Spurthi Vision Care Society’s Fair Play cricket offered a new hope for visually impaired players
It was a cloudy Sunday when Hyderabad Public School opened its gates at 6 45 am. A sprightly 82-year-old Pushpa Venugopal of Spurthi Vision Care Society walks in enthusiastically. Chirping birds invade the early morning surroundings as volunteers prepare for Fair Play cricket to begin in an hour’s time. A frail-looking Pushpa will not sit back to watch the hustle and bustle of preparations but quietly joins the team. “She is our strength and inspiration; If she can do so much in her age, we can do much more,” says Arut Ramalingam of the Society for 15 years now.
Two teams — players from Telangana Under-19 and Devnar Foundation for the Blind arrive, each sporting a vibrant blue and yellow jersey. A small crowd of 75 consisting of friends, volunteers and relatives get ready to turn into cheerleaders for the players. A breakfast followed by a quick warm-up run, the players are ready to play the game. Unlike a competitive match, Fair Play gives every member a chance to bowl and bat in a 11-over game. The match begins at 9 am and members of Devnar take the ball. A slight rain sets off alarm as volunteers rush to put shamiana for cheerleaders. Players from Telangana Under-19 score 102 and Devnar players score it in 8 overs but continue to play so that their other batsmen also get an over to bat. Amid a huge round of applause, the short match is over by 10:45 am and both teams are declared winners.
One of the players, Ayya Kumar walks in with a swag like his idol Shikar Dhawan. He hit the first four and enjoys all the attention. “My inspiration is Shikar Dhawan. He is a free-spirited player like Virender Sehwag. Even when he is at 99, he doesn’t play cautiously but hits hard,” he observes. M Rahul of Devnar Foundation, an all-rounder keeps calm on ground like his idol MS Dhoni. In fact, bowler Narsing Rao’s idol too is Dhoni and he proudly shows off his jersey number 7 (Dhoni’s jersey number.) It has been more than a decade since Praveen has been playing cricket and loves to be like Yuvraj Singh. Commenting on the ongoing series against New Zealand, he says, Virat Kohli’s captaincy is good.
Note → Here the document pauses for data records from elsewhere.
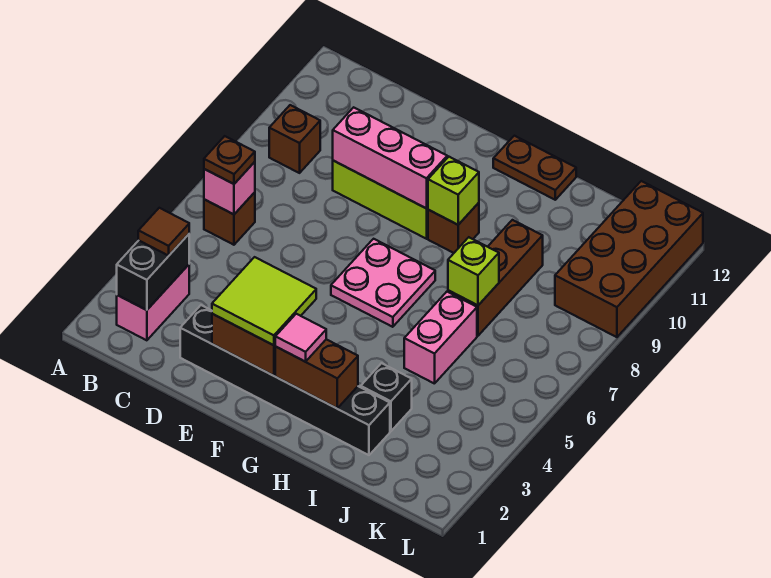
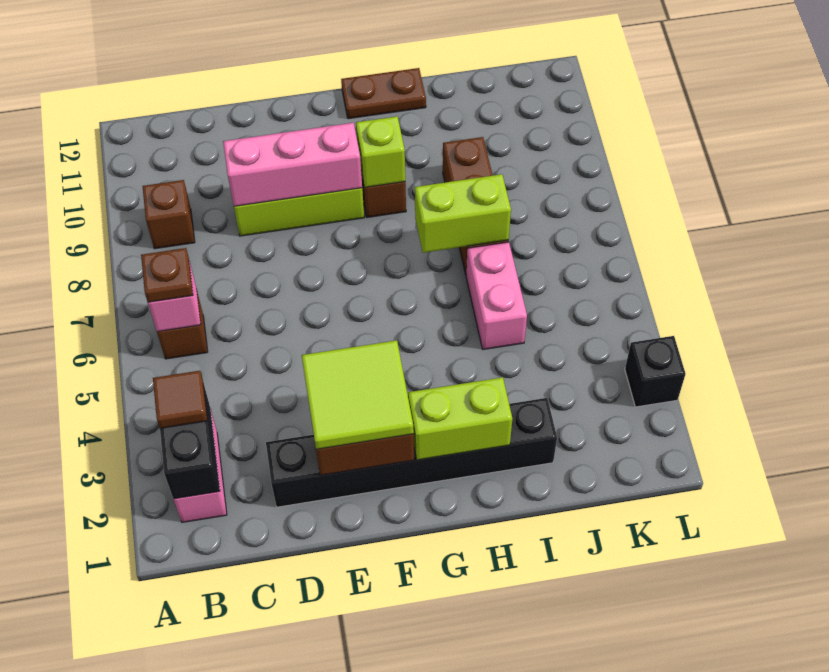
pink 2x2 plate [331,239,435,327] -> none
brown 1x2 brick [275,339,358,408] -> lime 1x2 brick [408,377,512,460]
pink 1x1 tile [275,314,326,362] -> none
black 1x1 brick [361,363,412,431] -> black 1x1 brick moved to [625,336,686,407]
lime 1x1 brick [448,237,499,305] -> lime 1x2 brick [415,174,511,253]
brown 2x4 brick [555,181,703,337] -> none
His friend Naini Sandeep Kumer is a medium pacer and has began watching cricket because of Ishant Sharma. “I like his style and long hair and want to grow hair like him.” A IX std student, Sai Vamsi loves watching kabaddi and playing cricket.
After friendly banter and a photo session with Pushpa, the members disperse only to cheer for a fair play chess game organised at the venue. Pushpa, fondly called ‘granny’ by volunteers is relieved at the proceedings. “The clouds looked dark and I was worried it might lead to a heavy downpour. My prayers were answered and I am happy it went on well,” she says and feels energised seeing the younger team of volunteers from a multi-national IT firm. “I am 82 and I don’t know if I will be able to continue to hold this event next year. So many people have been helping me in this cause but I cannot always make others do things for me.”
The Society has been organising events to encourage and create a day of joy for the visually-impaired every year. Arut mentions three categories in visually-impaired playing cricket. “There is total blindness, partially blind and partially-sighted.” In 2007 and 2008, the Society’s cricket tournament had Sridhar, Mahender Vaishnav and S Pushparaj, the three visually-challenged cricketers who also had represented India in series played against Pakistan and South Africa. “Our event was a two-day one with professionals and eight participating teams including the ones from Tirupati and Visakhapatnam. Ours was a platform for visually-challenged who love and play good cricket but get less opportunities.” For the last few years, the Society has been holding multiple events and a mini marathon for visually-challenged, hearing and speech impaired and teenagers with motor disabilities. It was heart-warming to watch even volunteers run along with the participants not to hand-hold and and run but just to make sure they are running in the safe zone.